Our results showed that the combined morphological and metabolic metric, M_dist|_Fusion, significantly predicted OS and stratified risks for our PA patients, and outperformed traditional CA19-9, global SUV, and GTV based measurements. Furthermore, using the same 3D surface model, the morphological and metabolic fused metric M_dist|_Fusion were superior to morphological or metabolic features alone (M_dist|_Shape, and M_dist|_SUV) in OS predicting and risk stratification. This, in turn, indicates the more accurate characterization of tumor response using the combined model. In addition to the PA patients, the presented pipeline may be applicable to other solid tumors for response evaluation.

There are several limitations in this study. First, in this pilot study, the enrolled participants were retrospectively solicited from our radiation oncology practice. The small sample size limits the power of statistical tests, and preclude the possibility to reliably remove the influence of all confounding factors. The comparisons between new multimodal based metric to traditional imaging metrics were made in the same condition and thus less biased by the heterogeneity of patient characteristics (tumor stage, radiotherapy fraction, censorship, etc.). However, the use of multiple PET/CT scanners may have led to some inconsistency in metabolic metric calculations despite our best effort to calibrate these scanners to be consistent. A calibration comparison study on 11 regularly maintained PET/CT scanners observed good reproducibility and accuracy of all dose calibrators and reported no major deviation across different PET calibration systems [29]. Nevertheless, many quantitative descriptors draw from GTVs, for instance, textural features, have been reported to have limited robustness against multi-scanners [30]. Future larger cohorts preferably scanned in the same PET/CT scanner with high-resolution PET protocols, are needed to validate our method and findings. Additionally, segmentation accuracy is paramount to quantitative imaging analysis. A previous study investigating the reproducibility of PET radiomic features against GTV delineation has reported increased robustness of derived radiomic descriptors when using semi-automated segmentation over manual slice-by-slice delineation [31]. Same concerns also apply to the presented method, as it is sensitive to tumor volume segmentation errors that are prominent with less conspicuous tumors.

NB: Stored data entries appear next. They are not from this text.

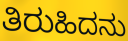
ತಿರುಹಿದನು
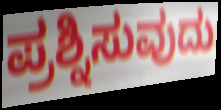
ಪ್ರಶ್ನಿಸುವುದು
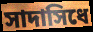
সাদাসিধে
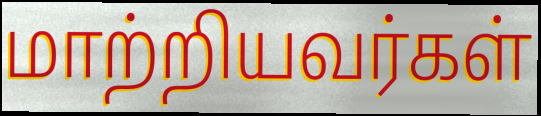
மாற்றியவர்கள்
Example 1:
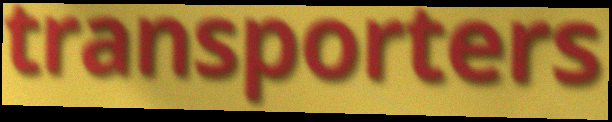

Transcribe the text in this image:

transporters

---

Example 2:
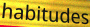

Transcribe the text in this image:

habitudes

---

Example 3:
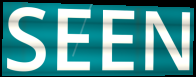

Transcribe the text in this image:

SEEN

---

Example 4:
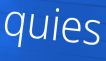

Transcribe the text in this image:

quies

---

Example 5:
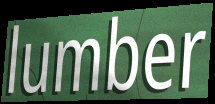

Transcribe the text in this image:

lumber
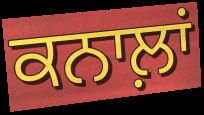
ਕਨਾਲ਼ਾਂ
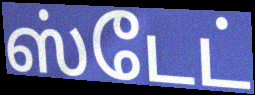
ஸ்டேட்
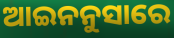
ଆଇନନୁସାରେ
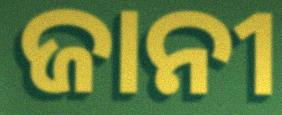
ଜାନୀ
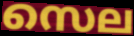
സെല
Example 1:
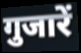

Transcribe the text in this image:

गुजारें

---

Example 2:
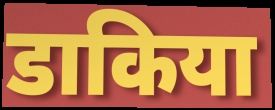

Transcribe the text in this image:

डाकिया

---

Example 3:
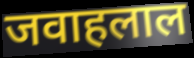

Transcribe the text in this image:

जवाहलाल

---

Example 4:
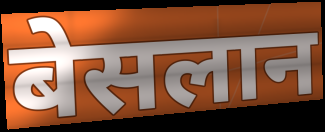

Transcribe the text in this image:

बेसलान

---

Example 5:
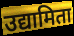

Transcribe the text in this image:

उद्यामिता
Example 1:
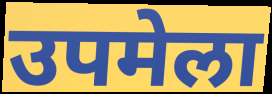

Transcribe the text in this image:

उपमेला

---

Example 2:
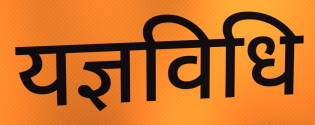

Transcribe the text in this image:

यज्ञविधि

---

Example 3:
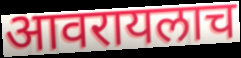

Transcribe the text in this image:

आवरायलाच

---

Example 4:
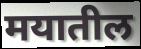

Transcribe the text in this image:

मयातील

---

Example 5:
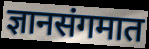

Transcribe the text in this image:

ज्ञानसंगमात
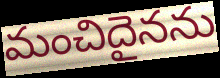
మంచిదైనను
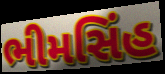
ભીમસિંહ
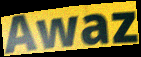
Awaz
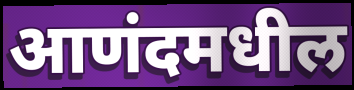
आणंदमधील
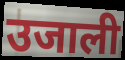
उजाली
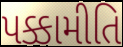
પક્કામીતિ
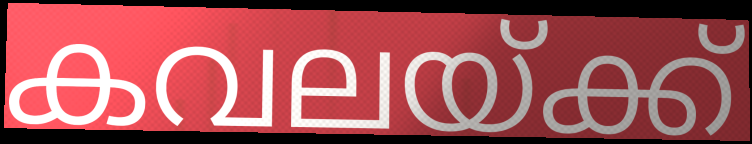
കവലയ്ക്ക്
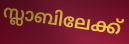
സ്ലാബിലേക്ക്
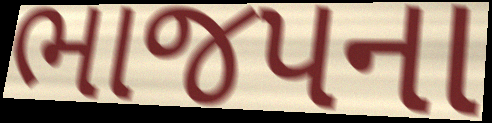
ભાજપના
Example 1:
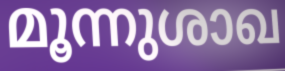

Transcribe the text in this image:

മൂന്നുശാഖ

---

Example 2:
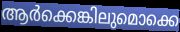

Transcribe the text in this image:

ആർക്കെങ്കിലുമൊക്കെ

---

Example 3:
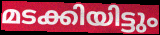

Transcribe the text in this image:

മടക്കിയിട്ടും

With recent developments of deep learning, several automated tumor segmentation studies have shown promising results [32], [33]. While accurate pancreatic tumor delineation leads to ongoing research, semi-automated or automated segmentation tools may be integrated into our pipeline to improve consistency and accuracy.

In conclusion, based on PET/CT, we introduced a novel combined morphologic and metabolic pipeline for treatment assessment of locally advanced or borderline resectable PA. The fused M_dist outperformed traditional morphologic, metabolic, and physiological measurements in OS prediction and risk stratification. The presented fused model shows the promise to be a new imaging-marker capable to improve characterization of tumor response and personalized PA care. Future large-scale studies will be needed to validate the capacity of the combined metric generated here.

Conflicts of interest

All authors confirm that there are no known conflicts of interest associated with this publication.

This research did not receive any specific grant from funding agencies in the public, commercial, or not-for-profit sectors.